Analysts at Evercore Partners expect Bank of America’s (NYSE:BAC) third quarter results to be much weaker than the previous quarter. The culprits for the lower growth that analyst Andrew Marquardt laid out were slowdowns in the bank’s mortgage business and in capital markets activity.
The second quarter showed a bank on the mend. Profits rose 63 percent as Bank of America’s balance sheet benefited from Chief Executive Officer Brian Moynihan’s cost-cutting measures and less fallout from the 2008 mortgage market collapse. “We are doing more business with our customers and clients, and gaining momentum across every customer group we serve,” Moynihan said in the earnings press release.
“We must keep improving, but with the consumer recovering and businesses strong, we have lots of opportunity ahead.” Investors gained some confidence from the results, bidding shares up a modest 12 cents to $14.04 in pre-market trading on July 17, the day of the earnings release. Shares continued to climb for another few days, hitting a 52-week high of $15.03 on July 23.

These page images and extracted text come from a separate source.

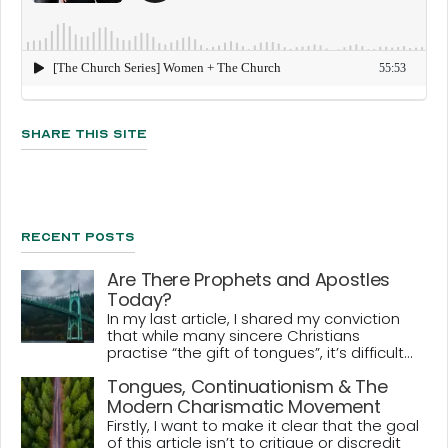
Share This Site
Recent Posts
Are There Prophets and Apostles
Today?
In my last article, I shared my conviction
that while many sincere Christians
practise “the gift of tongues”, it’s difficult...
Tongues, Continuationism & The
Modern Charismatic Movement
Firstly, I want to make it clear that the goal
of this article isn’t to critique or discredit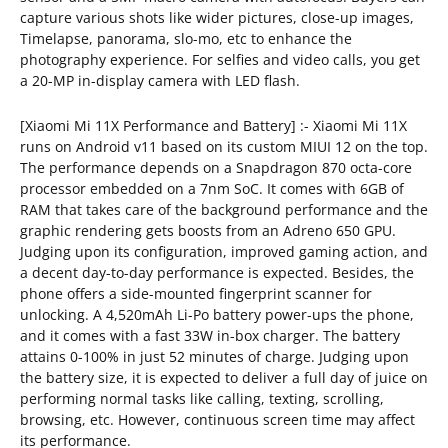
capture various shots like wider pictures, close-up images,
Timelapse, panorama, slo-mo, etc to enhance the
photography experience. For selfies and video calls, you get
a 20-MP in-display camera with LED flash.
[Xiaomi Mi 11X Performance and Battery] :- Xiaomi Mi 11X
runs on Android v11 based on its custom MIUI 12 on the top.
The performance depends on a Snapdragon 870 octa-core
processor embedded on a 7nm SoC. It comes with 6GB of
RAM that takes care of the background performance and the
graphic rendering gets boosts from an Adreno 650 GPU.
Judging upon its configuration, improved gaming action, and
a decent day-to-day performance is expected. Besides, the
phone offers a side-mounted fingerprint scanner for
unlocking. A 4,520mAh Li-Po battery power-ups the phone,
and it comes with a fast 33W in-box charger. The battery
attains 0-100% in just 52 minutes of charge. Judging upon
the battery size, it is expected to deliver a full day of juice on
performing normal tasks like calling, texting, scrolling,
browsing, etc. However, continuous screen time may affect
its performance.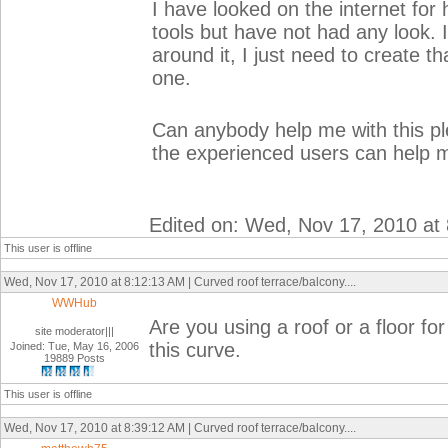
I have looked on the internet for
tools but have not had any look. It 
around it, I just need to create 
one.
Can anybody help me with this ple
the experienced users can help 
Edited on: Wed, Nov 17, 2010 at
This user is offline
Wed, Nov 17, 2010 at 8:12:13 AM | Curved roof terrace/balcony....
WWHub
Are you using a roof or a floor fo
site moderator|||
this curve.
Joined: Tue, May 16, 2006
19889 Posts
This user is offline
Wed, Nov 17, 2010 at 8:39:12 AM | Curved roof terrace/balcony....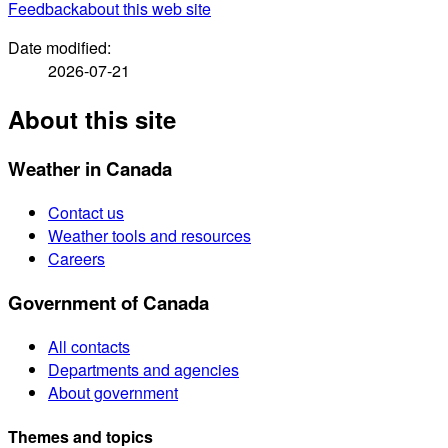
Feedback
about this web site
Date modified:
2026-07-21
About this site
Weather in Canada
Contact us
Weather tools and resources
Careers
Government of Canada
All contacts
Departments and agencies
About government
Themes and topics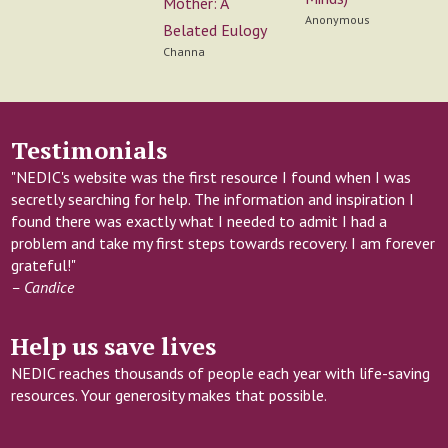
Mother: A
Anonymous
Belated Eulogy
Channa
Testimonials
"NEDIC's website was the first resource I found when I was
secretly searching for help. The information and inspiration I
found there was exactly what I needed to admit I had a
problem and take my first steps towards recovery. I am forever
grateful!"
– Candice
Help us save lives
NEDIC reaches thousands of people each year with life-saving
resources. Your generosity makes that possible.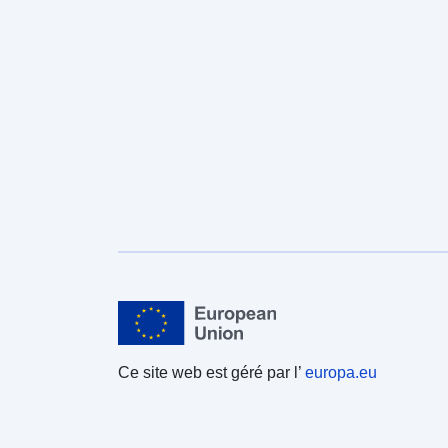
Ce site web est géré par l’
europa.eu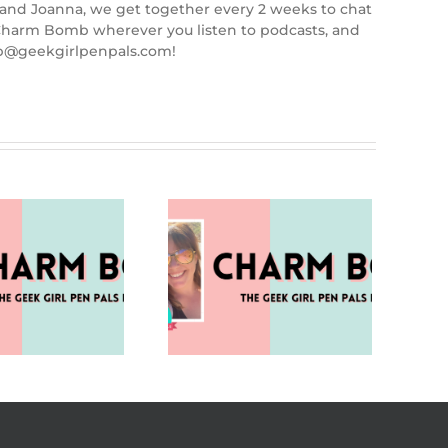
 and Joanna, we get together every 2 weeks to chat
d Charm Bomb wherever you listen to podcasts, and
mb@geekgirlpenpals.com!
ampire or Sleep Aid?
(Charm Bomb 96)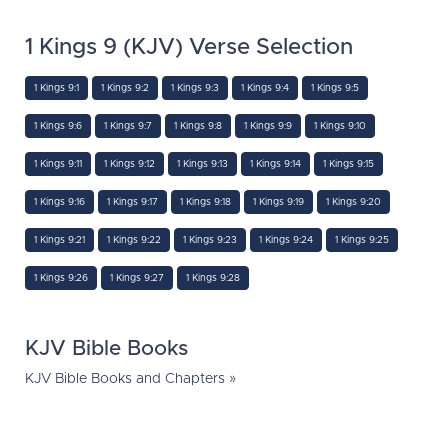
1 Kings 9 (KJV) Verse Selection
1 Kings 9:1
1 Kings 9:2
1 Kings 9:3
1 Kings 9:4
1 Kings 9:5
1 Kings 9:6
1 Kings 9:7
1 Kings 9:8
1 Kings 9:9
1 Kings 9:10
1 Kings 9:11
1 Kings 9:12
1 Kings 9:13
1 Kings 9:14
1 Kings 9:15
1 Kings 9:16
1 Kings 9:17
1 Kings 9:18
1 Kings 9:19
1 Kings 9:20
1 Kings 9:21
1 Kings 9:22
1 Kings 9:23
1 Kings 9:24
1 Kings 9:25
1 Kings 9:26
1 Kings 9:27
1 Kings 9:28
KJV Bible Books
KJV Bible Books and Chapters »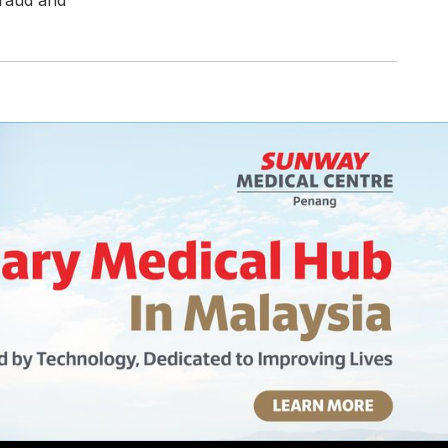
fraud and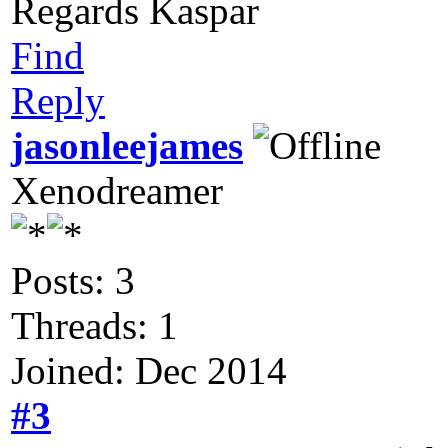
Regards Kaspar
Find
Reply
jasonleejames
Xenodreamer
Posts: 3
Threads: 1
Joined: Dec 2014
#3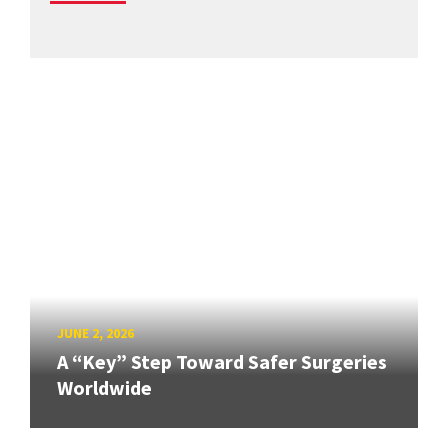
JUNE 2, 2026
A “Key” Step Toward Safer Surgeries
Worldwide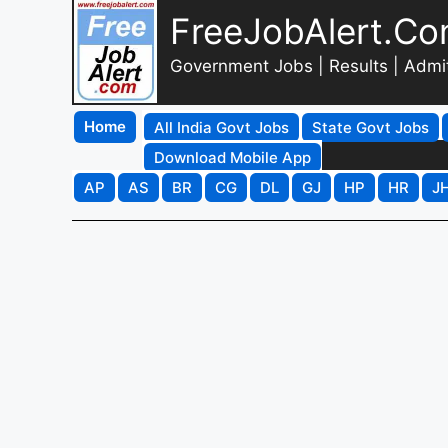
FreeJobAlert.C
Government Jobs | Results | Admi
Home
All India Govt Jobs
State Govt Jobs
Download Mobile App
AP
AS
BR
CG
DL
GJ
HP
HR
J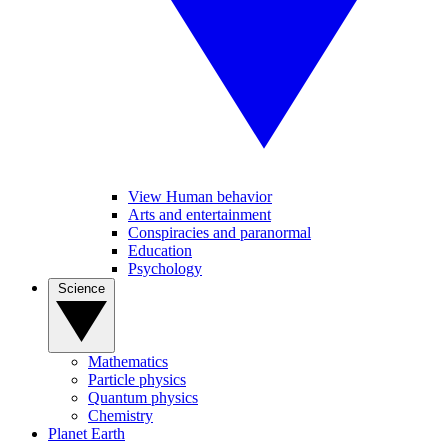
View Human behavior
Arts and entertainment
Conspiracies and paranormal
Education
Psychology
Science
Mathematics
Particle physics
Quantum physics
Chemistry
Planet Earth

“There’s probably not enough positives from the revenue lines to propel the stock much higher today, given recent gains,” Raymond James analyst Anthony Polini told USA Today, adding that the bank improved profit margins by cutting expenses, including thousands of layoffs. “But, very solid quarterly performance.” Polini was right, shares have since backed off the 52-week high, trading between about $13.65 per share and $14 per share for most of this week.
Still, for much of this year, investors have seemed confident that Bank of America’s finances are indeed in a “solid” position now that the trauma of the financial crisis has noticeably abated. Shares have gained about 20 percent so far in 2013 and almost 50 percent in the past 12 months. While the company’s share price may lag some of its peers — like Citigroup (NYSE:C) and JPMorgan Chase (NYSE:JPM), it has gained 9.31 percent in the past three months while Citigroup has advanced just 2.39 percent and JPMorgan has declined 0.64 percent.
The financial industry as a whole is expected to post a weaker third quarter. Mortgage rates have been pushed up from May’s historic lows, moving higher in mid-August, and the recent upticks in interest rates have lowered demand for refinancing. A slowdown in refinancing activity means that mortgage revenues will be lower, hurting overall results.
But, just because the entire industry is expected to be affected by the changing interest rate environment or because Marquardt believes Bank of America’s third quarter will be less impressive than its second, does not mean that the bank will under perform its peers in third quarter. Even Marquardt expects that Bank of America will report core earnings per share of $0.23, which is cents above the consensus estimate for the third quarter.
Marquardt explained that Bank of America will beat expectations because it can offset the slowdowns in its mortgage business and in capital markets activity with lower expenses. The fact that the bank’s asset quality remains strong and it experienced most capital build in the third quarter are contributing factors as well.
Other analysts maintain that Bank of America is the best-positioned among large United States banks to weather the tough third quarter earnings season. Keefe Bruyette & Woods analyst Christopher Mutascio wrote in a October 2 report that his firm believes the company will be able to offset the negative trend. Bank of America may have “more levers to pull [like lower expenses and greater reserve releases] to offset weak trends in fee income [ including mortgage and trading] than most banks heading into [third quarter] earnings season,” he wrote.
It is true that with loan growth tepid, there are few obvious sources of income growth to replace mortgages. But now that more borrowers are repaying their loans on schedule, banks like JPMorgan, Wells Fargo (NYSE:WFC), and Bank of America will be able to keep less money on hand to cover loans losses.
This will give banks billions of dollars in extra profit by “releasing reserves“ of capital that was set aside in tougher economic times to cover bad loans. ”We are in a better quality environment that still is not a growth environment,” NAB Research analyst Nancy Bush told Reuters.